Ernest Hemingway tells us how:
When I am working on a book or story I write every morning as soon after first light as possible. There is no one to disturb you and it is cool or cold and you come to your work and warm as you write…
You write until you come to a place where you still have your juice and you know what will happen next and you stop and try to live through until the next day when you hit it again.
You have started at six in the morning, say, and may go on until noon or be through before that. When you stop you are as empty, and at the same time never empty but filling, as when you have made love to someone you love.

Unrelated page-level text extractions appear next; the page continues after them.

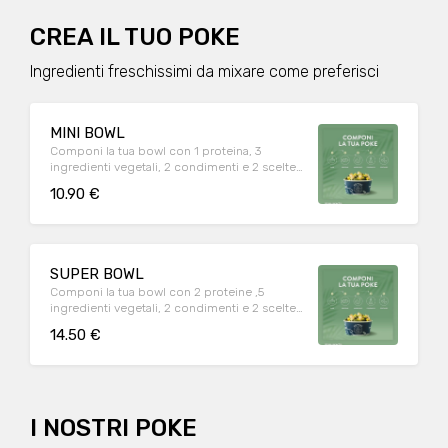
CREA IL TUO POKE
Ingredienti freschissimi da mixare come preferisci
MINI BOWL
Componi la tua bowl con 1 proteina, 3
ingredienti vegetali, 2 condimenti e 2 scelte
croccanti per finire
10.90 €
SUPER BOWL
Componi la tua bowl con 2 proteine ,5
ingredienti vegetali, 2 condimenti e 2 scelte
croccanti per finire
14.50 €
I NOSTRI POKE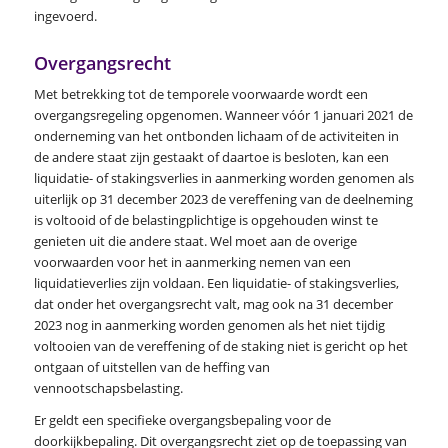
ingevoerd.
Overgangsrecht
Met betrekking tot de temporele voorwaarde wordt een
overgangsregeling opgenomen. Wanneer vóór 1 januari 2021 de
onderneming van het ontbonden lichaam of de activiteiten in
de andere staat zijn gestaakt of daartoe is besloten, kan een
liquidatie- of stakingsverlies in aanmerking worden genomen als
uiterlijk op 31 december 2023 de vereffening van de deelneming
is voltooid of de belastingplichtige is opgehouden winst te
genieten uit die andere staat. Wel moet aan de overige
voorwaarden voor het in aanmerking nemen van een
liquidatieverlies zijn voldaan. Een liquidatie- of stakingsverlies,
dat onder het overgangsrecht valt, mag ook na 31 december
2023 nog in aanmerking worden genomen als het niet tijdig
voltooien van de vereffening of de staking niet is gericht op het
ontgaan of uitstellen van de heffing van
vennootschapsbelasting.
Er geldt een specifieke overgangsbepaling voor de
doorkijkbepaling. Dit overgangsrecht ziet op de toepassing van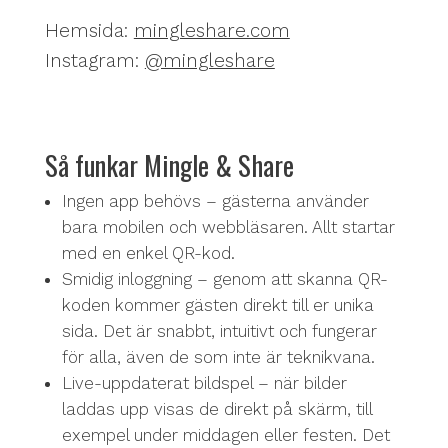
Hemsida:
mingleshare.com
Instagram:
@mingleshare
Så funkar Mingle & Share
Ingen app behövs – gästerna använder
bara mobilen och webbläsaren. Allt startar
med en enkel QR-kod.
Smidig inloggning – genom att skanna QR-
koden kommer gästen direkt till er unika
sida. Det är snabbt, intuitivt och fungerar
för alla, även de som inte är teknikvana.
Live-uppdaterat bildspel – när bilder
laddas upp visas de direkt på skärm, till
exempel under middagen eller festen. Det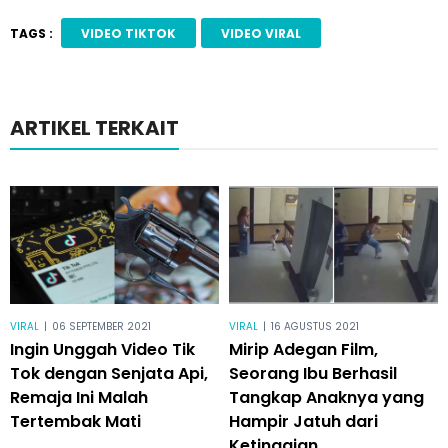
TAGS :
VIDEO TIKTOK
VIDEO VIRAL
ARTIKEL TERKAIT
VIRAL
|
06 SEPTEMBER 2021
VIRAL
|
16 AGUSTUS 2021
Ingin Unggah Video Tik
Mirip Adegan Film,
Tok dengan Senjata Api,
Seorang Ibu Berhasil
Remaja Ini Malah
Tangkap Anaknya yang
Tertembak Mati
Hampir Jatuh dari
Ketinggian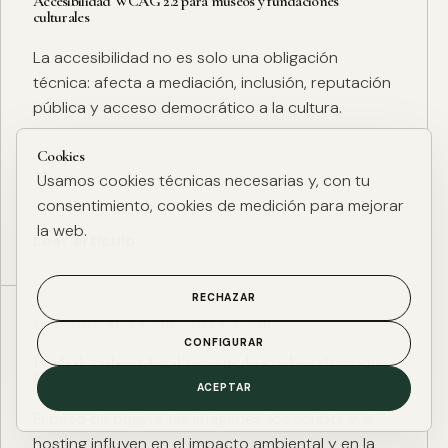
Accesibilidad WCAG 2.2 para museos y fundaciones
culturales
La accesibilidad no es solo una obligación
técnica: afecta a mediación, inclusión, reputación
pública y acceso democrático a la cultura.
Cookies
Usamos cookies técnicas necesarias y, con tu
consentimiento, cookies de medición para mejorar
la web.
Leer artículo
RECHAZAR
ESG DIGITAL
·
27 ENE. 2025
·
4 MIN
CONFIGURAR
Huella de carbono digital: cómo medir y reducir el impacto
ESG de una web
ACEPTAR
El peso de página, las imágenes, los scripts y el
hosting influyen en el impacto ambiental y en la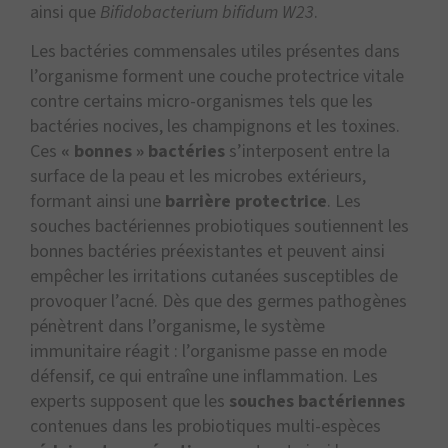
ainsi que
Bifidobacterium bifidum W23
.
Les bactéries commensales utiles présentes dans
l’organisme forment une couche protectrice vitale
contre certains micro-organismes tels que les
bactéries nocives, les champignons et les toxines.
Ces
« bonnes » bactéries
s’interposent entre la
surface de la peau et les microbes extérieurs,
formant ainsi une
barrière protectrice
. Les
souches bactériennes probiotiques soutiennent les
bonnes bactéries préexistantes et peuvent ainsi
empêcher les irritations cutanées susceptibles de
provoquer l’acné. Dès que des germes pathogènes
pénètrent dans l’organisme, le système
immunitaire réagit : l’organisme passe en mode
défensif, ce qui entraîne une inflammation. Les
experts supposent que les
souches bactériennes
contenues dans les probiotiques multi-espèces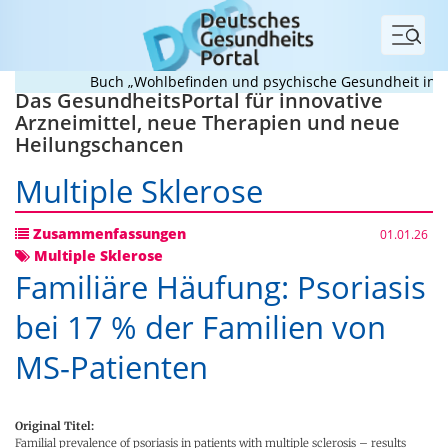
Menü
Buch „Wohlbefinden und psychische Gesundheit in Schul
Das GesundheitsPortal für innovative
Arzneimittel, neue Therapien und neue
Heilungschancen
Multiple Sklerose
Zusammenfassungen
01.01.26
Multiple Sklerose
Familiäre Häufung: Psoriasis
bei 17 % der Familien von
MS-Patienten
Original Titel:
Familial prevalence of psoriasis in patients with multiple sclerosis – results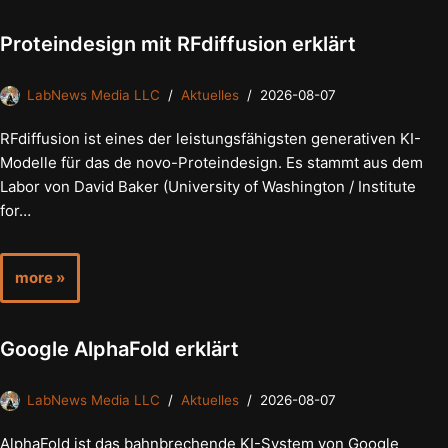
Proteindesign mit RFdiffusion erklärt
LabNews Media LLC
Aktuelles
2026-08-07
RFdiffusion ist eines der leistungsfähigsten generativen KI-
Modelle für das de novo-Proteindesign. Es stammt aus dem
Labor von David Baker (University of Washington / Institute
for…
more »
Google AlphaFold erklärt
LabNews Media LLC
Aktuelles
2026-08-07
AlphaFold ist das bahnbrechende KI-System von Google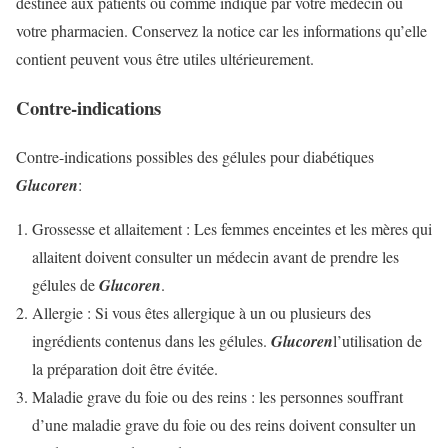
destinée aux patients ou comme indiqué par votre médecin ou
votre pharmacien. Conservez la notice car les informations qu’elle
contient peuvent vous être utiles ultérieurement.
Contre-indications
Contre-indications possibles des gélules pour diabétiques
Glucoren
:
Grossesse et allaitement : Les femmes enceintes et les mères qui
allaitent doivent consulter un médecin avant de prendre les
gélules de
Glucoren
.
Allergie : Si vous êtes allergique à un ou plusieurs des
ingrédients contenus dans les gélules.
Glucoren
l’utilisation de
la préparation doit être évitée.
Maladie grave du foie ou des reins : les personnes souffrant
d’une maladie grave du foie ou des reins doivent consulter un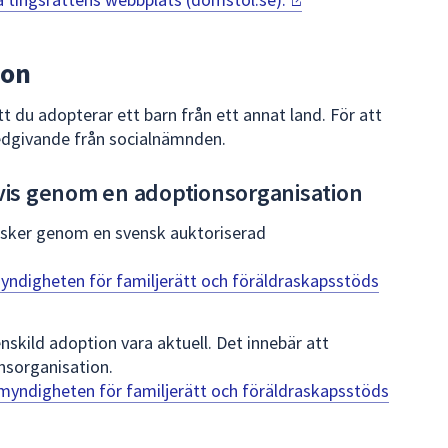
ion
tt du adopterar ett barn från ett annat land. För att
medgivande från socialnämnden.
vis genom en adoptionsorganisation
n sker genom en svensk auktoriserad
yndigheten för familjerätt och föräldraskapsstöds
nskild adoption vara aktuell. Det innebär att
nsorganisation.
myndigheten för familjerätt och föräldraskapsstöds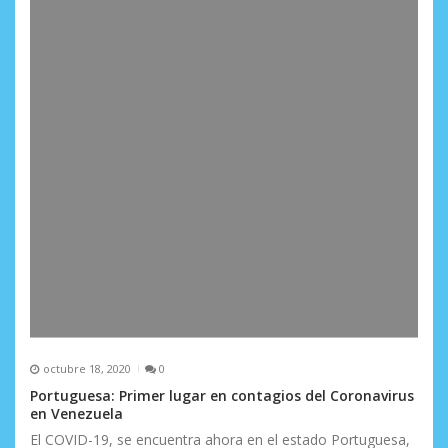
octubre 18, 2020
0
Portuguesa: Primer lugar en contagios del Coronavirus
en Venezuela
El COVID-19, se encuentra ahora en el estado Portuguesa,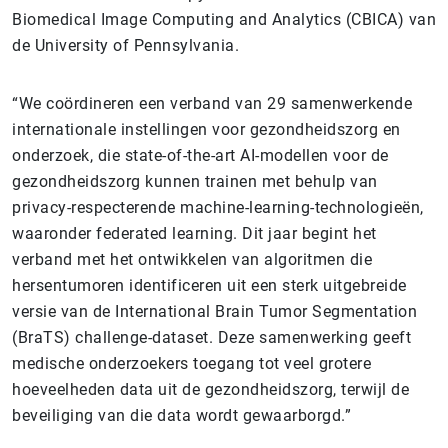
Biomedical Image Computing and Analytics (CBICA) van
de University of Pennsylvania.
“We coördineren een verband van 29 samenwerkende
internationale instellingen voor gezondheidszorg en
onderzoek, die state-of-the-art AI-modellen voor de
gezondheidszorg kunnen trainen met behulp van
privacy-respecterende machine-learning-technologieën,
waaronder federated learning. Dit jaar begint het
verband met het ontwikkelen van algoritmen die
hersentumoren identificeren uit een sterk uitgebreide
versie van de International Brain Tumor Segmentation
(BraTS) challenge-dataset. Deze samenwerking geeft
medische onderzoekers toegang tot veel grotere
hoeveelheden data uit de gezondheidszorg, terwijl de
beveiliging van die data wordt gewaarborgd.”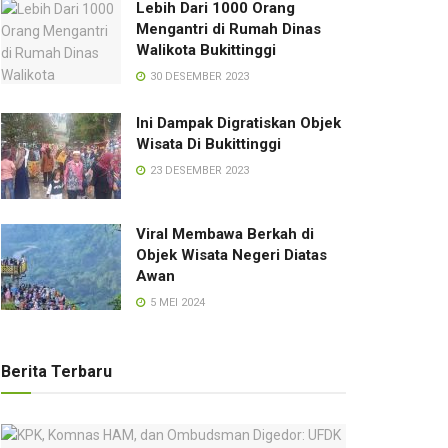
Lebih Dari 1000 Orang
Mengantri di Rumah Dinas
Walikota Bukittinggi
30 DESEMBER 2023
Ini Dampak Digratiskan Objek
Wisata Di Bukittinggi
23 DESEMBER 2023
Viral Membawa Berkah di
Objek Wisata Negeri Diatas
Awan
5 MEI 2024
Berita Terbaru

Nothing can hurt you, nothing can happen, nothing means anything until the next day when you do it again. It is the wait until the next day that is hard to get through.
Of course he had to add something “sexual” in there, but that’s just him I suppose.
I believe in what Ernest shares here 100% and I am an early riser. Are you?
Stephen Bateman says
Oooh Ernest. And I’m working hard on getting up earlier. I’ve cracked 8am two days in a row. Goal is to be up by 7 every day soon.
Jimmy King says
I get all my best work done, and have my most productive days when I get up early. I prefer to wake up at 5am, go for a run, shower, eat breakfast, and start my work at 6.
Phillip Gibb says
I used to be an early riser, now I just go to sleep later and struggle more in getting up.
maybe there is truth in the saying : “early to bed, early to rise, makes you healthy, wealthy and wise”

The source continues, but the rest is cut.